LazyVAR: Accelerating Visual Autoregressive Models via Scale-wise Token Pruning and Parallel Group Decoding
Abstract
Visual Autoregressive (VAR) modeling introduces a new paradigm for image generation by extending autoregressive mechanisms from next-token prediction to next-scale prediction, achieving remarkable performance. However, as the number of tokens increases rapidly with scale, processing full token maps at high resolution becomes computationally expensive. In addition, the inherently sequential nature of autoregressive modeling prevents parallel inference across scales, which further increases latency.To address these challenges, we propose LazyVAR, a training-free and plug-and-play acceleration method for VAR models. Our key observation is that the similarity of aggregated latent features between adjacent scales progressively increases with the scale index, reaching particularly higher values at larger scales. We treat this similarity as a Scale-Wise Update Index, which serves as the pruning criterion. Consequently, more tokens can be pruned at larger scales to improve efficiency.
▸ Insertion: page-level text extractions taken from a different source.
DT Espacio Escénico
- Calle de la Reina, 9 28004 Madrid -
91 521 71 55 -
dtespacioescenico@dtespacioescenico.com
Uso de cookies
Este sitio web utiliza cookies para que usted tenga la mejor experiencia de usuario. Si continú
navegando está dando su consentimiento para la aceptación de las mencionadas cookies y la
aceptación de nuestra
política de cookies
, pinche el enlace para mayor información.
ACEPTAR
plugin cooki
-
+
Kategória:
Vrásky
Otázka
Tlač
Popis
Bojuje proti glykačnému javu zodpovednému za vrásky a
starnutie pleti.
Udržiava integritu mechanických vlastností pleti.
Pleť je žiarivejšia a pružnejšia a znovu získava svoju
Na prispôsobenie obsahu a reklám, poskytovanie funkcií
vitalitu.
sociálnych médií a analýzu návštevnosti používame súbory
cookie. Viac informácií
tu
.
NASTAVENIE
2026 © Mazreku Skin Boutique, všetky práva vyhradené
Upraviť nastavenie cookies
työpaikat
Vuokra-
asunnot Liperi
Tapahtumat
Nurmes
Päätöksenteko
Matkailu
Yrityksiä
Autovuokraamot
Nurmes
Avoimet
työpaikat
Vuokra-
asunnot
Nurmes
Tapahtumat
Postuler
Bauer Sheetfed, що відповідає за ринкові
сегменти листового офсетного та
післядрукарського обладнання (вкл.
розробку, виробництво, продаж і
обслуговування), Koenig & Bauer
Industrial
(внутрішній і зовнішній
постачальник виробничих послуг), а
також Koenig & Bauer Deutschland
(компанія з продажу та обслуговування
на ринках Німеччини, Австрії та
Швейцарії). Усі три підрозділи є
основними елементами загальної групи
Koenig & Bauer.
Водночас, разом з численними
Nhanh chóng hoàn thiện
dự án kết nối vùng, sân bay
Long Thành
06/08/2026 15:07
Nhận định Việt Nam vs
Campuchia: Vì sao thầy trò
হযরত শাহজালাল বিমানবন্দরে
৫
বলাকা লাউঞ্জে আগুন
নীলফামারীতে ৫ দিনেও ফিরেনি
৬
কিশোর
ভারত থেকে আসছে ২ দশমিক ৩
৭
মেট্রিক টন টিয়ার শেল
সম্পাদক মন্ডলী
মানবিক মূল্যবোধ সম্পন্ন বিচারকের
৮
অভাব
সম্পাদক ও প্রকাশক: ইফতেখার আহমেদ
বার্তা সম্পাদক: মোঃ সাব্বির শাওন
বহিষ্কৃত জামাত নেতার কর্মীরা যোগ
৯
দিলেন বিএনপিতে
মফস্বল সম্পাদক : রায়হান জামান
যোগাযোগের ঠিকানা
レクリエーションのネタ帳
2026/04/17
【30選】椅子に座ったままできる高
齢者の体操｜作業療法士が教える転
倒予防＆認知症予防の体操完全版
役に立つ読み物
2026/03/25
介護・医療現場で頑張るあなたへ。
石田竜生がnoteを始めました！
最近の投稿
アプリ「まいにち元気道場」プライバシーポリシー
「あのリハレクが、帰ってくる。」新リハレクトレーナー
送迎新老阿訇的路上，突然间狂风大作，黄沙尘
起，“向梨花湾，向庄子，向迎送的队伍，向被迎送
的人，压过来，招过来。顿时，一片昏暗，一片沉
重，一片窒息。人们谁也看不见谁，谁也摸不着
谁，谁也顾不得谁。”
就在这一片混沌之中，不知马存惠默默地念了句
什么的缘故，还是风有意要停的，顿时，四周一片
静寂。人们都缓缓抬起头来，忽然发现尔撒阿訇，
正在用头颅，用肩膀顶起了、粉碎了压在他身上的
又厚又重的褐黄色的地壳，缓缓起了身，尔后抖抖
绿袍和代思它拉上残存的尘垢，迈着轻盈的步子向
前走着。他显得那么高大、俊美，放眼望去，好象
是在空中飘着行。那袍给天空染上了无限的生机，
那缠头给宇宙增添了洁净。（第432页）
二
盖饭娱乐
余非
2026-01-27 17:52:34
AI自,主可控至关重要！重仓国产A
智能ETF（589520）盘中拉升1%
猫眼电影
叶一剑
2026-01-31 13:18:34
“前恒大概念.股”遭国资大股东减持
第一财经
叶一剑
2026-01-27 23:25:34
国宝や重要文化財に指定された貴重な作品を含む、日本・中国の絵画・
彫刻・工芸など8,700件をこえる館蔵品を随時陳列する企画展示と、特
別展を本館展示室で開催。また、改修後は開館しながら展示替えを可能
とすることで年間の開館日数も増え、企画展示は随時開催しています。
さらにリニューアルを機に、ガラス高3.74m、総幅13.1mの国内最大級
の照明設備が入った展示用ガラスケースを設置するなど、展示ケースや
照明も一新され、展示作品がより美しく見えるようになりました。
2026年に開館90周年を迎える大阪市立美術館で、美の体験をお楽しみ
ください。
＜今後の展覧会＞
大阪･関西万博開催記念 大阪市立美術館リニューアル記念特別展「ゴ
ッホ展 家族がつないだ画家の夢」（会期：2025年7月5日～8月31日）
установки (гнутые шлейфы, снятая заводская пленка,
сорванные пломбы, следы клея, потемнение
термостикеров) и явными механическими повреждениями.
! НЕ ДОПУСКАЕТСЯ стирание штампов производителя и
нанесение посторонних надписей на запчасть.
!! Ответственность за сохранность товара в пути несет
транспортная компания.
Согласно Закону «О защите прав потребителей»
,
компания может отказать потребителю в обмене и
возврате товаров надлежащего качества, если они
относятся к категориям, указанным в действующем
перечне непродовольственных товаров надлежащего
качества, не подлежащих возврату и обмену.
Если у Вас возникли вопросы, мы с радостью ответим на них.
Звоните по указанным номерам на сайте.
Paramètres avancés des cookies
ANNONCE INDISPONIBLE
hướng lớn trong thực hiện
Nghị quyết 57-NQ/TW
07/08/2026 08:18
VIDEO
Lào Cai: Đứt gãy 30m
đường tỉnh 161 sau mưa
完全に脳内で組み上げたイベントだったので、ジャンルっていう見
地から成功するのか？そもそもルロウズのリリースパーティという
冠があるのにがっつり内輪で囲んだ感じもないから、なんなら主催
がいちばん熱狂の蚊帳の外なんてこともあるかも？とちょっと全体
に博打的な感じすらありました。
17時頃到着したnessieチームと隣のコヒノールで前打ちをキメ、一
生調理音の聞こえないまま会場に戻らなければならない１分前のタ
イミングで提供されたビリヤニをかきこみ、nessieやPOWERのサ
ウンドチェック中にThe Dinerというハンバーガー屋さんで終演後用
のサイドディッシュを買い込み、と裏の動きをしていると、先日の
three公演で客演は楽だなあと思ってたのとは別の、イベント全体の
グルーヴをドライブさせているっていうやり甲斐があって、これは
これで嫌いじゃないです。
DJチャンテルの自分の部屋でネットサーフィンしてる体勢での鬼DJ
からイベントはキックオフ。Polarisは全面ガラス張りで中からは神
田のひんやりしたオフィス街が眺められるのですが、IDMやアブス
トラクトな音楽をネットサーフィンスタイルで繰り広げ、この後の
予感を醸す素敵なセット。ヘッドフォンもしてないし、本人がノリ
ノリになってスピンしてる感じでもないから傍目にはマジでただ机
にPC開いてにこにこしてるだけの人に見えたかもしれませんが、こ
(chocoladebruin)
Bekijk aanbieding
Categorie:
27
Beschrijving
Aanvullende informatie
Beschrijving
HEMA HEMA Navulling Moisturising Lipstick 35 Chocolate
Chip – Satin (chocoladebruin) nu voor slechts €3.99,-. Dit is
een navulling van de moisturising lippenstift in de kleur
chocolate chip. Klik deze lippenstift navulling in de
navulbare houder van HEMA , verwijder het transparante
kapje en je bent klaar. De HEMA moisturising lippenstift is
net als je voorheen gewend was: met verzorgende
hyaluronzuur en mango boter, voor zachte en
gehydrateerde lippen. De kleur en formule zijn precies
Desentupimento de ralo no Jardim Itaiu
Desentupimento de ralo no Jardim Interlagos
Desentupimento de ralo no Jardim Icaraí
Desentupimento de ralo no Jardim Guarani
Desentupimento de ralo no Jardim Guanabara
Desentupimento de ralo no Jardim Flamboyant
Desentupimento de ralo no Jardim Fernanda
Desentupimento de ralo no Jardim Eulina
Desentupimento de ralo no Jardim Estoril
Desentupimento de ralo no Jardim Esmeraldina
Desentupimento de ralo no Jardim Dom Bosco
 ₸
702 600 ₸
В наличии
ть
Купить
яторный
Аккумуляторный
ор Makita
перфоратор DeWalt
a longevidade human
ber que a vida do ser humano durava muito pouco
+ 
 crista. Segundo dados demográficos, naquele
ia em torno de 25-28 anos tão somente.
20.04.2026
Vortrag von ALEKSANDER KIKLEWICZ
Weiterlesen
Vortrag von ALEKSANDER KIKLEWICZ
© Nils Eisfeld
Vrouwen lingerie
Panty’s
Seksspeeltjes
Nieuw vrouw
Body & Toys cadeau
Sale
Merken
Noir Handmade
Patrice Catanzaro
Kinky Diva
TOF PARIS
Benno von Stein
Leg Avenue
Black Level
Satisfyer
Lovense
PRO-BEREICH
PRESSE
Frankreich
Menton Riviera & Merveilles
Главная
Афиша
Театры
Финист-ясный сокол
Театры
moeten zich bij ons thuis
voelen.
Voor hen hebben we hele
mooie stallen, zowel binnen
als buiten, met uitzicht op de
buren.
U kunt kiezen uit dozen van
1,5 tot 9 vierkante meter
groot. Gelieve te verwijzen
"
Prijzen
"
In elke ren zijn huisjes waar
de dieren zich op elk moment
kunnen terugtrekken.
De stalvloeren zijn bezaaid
Furthermore, we propose Parallel Group Decoding, which leverages this high similarity at larger scales to decode tokens from different scales in parallel, further accelerating inference.Experimental results show that the proposed LazyVAR achieves up to a 2.94× speedup over FlashAttention-accelerated VAR models with negligible performance loss, allowing the Infinity-2B text-to-image model to generate 1024×1024 resolution images within 0.5 seconds on a single RTX 4090 GPU. Our code will be publicly available.